Regulation Reference: (EU) No 2015/35 - supplementing Dir 2009/138/EC - taking up & pursuit of the business of Insurance and Reinsurance (SII)

Topic: Reinsurance

Article: 9 and 192(6) of DR (EU) 2015/35

Status: Final

Date of submission: 30 Nov 2022

Question

Insurer B has a 100% quota share reinsurance contract with Reinsurer C that includes a “pay as paid clause”. This clause specifies that Insurer B has no liability to the Original Insured A until Reinsurer C has paid the reinsurance claim to Insurer B. 
The original insurance contract between the Insurer B and the Original Insured A references the specific quota share reinsurance contract in place and its “pay as paid clause”. It specifies that it is a condition precedent to any liability of Insurer B under the original insurance contract that Insurer B receives payment of the corresponding amount from Reinsurer C. It further states that to the extent that Insurer B does not receive payment from Reinsurer C, Insurer B shall not be liable to the Original Insured A under the original insurance contract. 
In other words, Reinsurer C must pay Insurer B before Insurer has any contractual obligation to the Original Insured A. 
From the point of view of Insurer B, under the Solvency II technical provisions and Standard Formula: 
1. When does a claim by the Original Insured A against Insurer B (along with the associated reinsurance asset from Reinsurer C) become a contractual obligation on Insurer B’s Solvency II balance sheet? 
2. Would you need to adjust the cash flows to all for the probability of default when determining the value of the reinsurance asset from Reinsurer C (implying that the cash flows used to determine the gross liability would also be adjusted by the same probabilities)? 
3. Would the reinsurance asset from Reinsurer C carry any counterparty risk? 
4. Would any claims by the Original Insured A against Insurer B (along with the associated reinsurance recovery from Reinsurer C) carry any reserve risk? (gross or net) 
5. Would any claims by the Original Insured A against Insurer B (along with the associated reinsurance recovery from Reinsurer C)carry any catastrophe risk?

EIOPA answer

This answer only analyses the treatment of this type of clauses for Solvency II purposes, provided the clause is fully compliant with the relevant national law and that the contract between the orig​inal insured A and insurer B is classified as an insurance contract.

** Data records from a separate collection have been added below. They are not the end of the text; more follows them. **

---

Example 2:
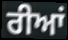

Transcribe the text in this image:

ਰੀਆਂ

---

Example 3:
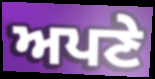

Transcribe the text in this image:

ਅਪਣੇ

The Solvency II treatment of contracts including pay as paid clauses depend on the specific case. In some cases, this type of clauses may only allow for a delay in payment (“pay when paid"), while in other there may be an actual release from obligations (“pay if paid"). In some cases, the contracts where this type of clauses have been included will provide some additional covers or services, while in others the pay as paid clause may affect all the cover and services provided under the contract. Therefore, each case should be analysed individually to ensure a proper Solvency II treatment.

It should be noted that in cases where the pay as paid clause is included both contracts, i.e., the original contract between the original insured A and the insurer B as well as the contract between the insurer B and reinsurer C, incontrovertibly ceding all the risk to the reinsurer and where the original contract between the original insured A and the insurer B is not providing any additional service or cover, undertakings should recognise the transaction according to the principle of substance over form. This means that, in such a case, insurer B should not recognise technical provisions and recoverables based on the contracts but, instead, it should recognise payables and receivables following Article 9 of the Delegated Regulation.

Regarding the treatment under the Standard Formula for insurer B, the receivables should be recognised under the counterparty default risk module according to Art. 192(6) Delegated Regulation. Further note that more generally​ scenario-based modules allow for an accurate calculation of the risk-mitigating effect of this type of clauses. However, for formula-based risk sub-modules, in some cases an accurate calculation of the risk-mitigating effect of the clause may only be achieved through a (partial) internal model. In any case, the appropriateness of the Standard Formula should be assessed on a case-by-case basis.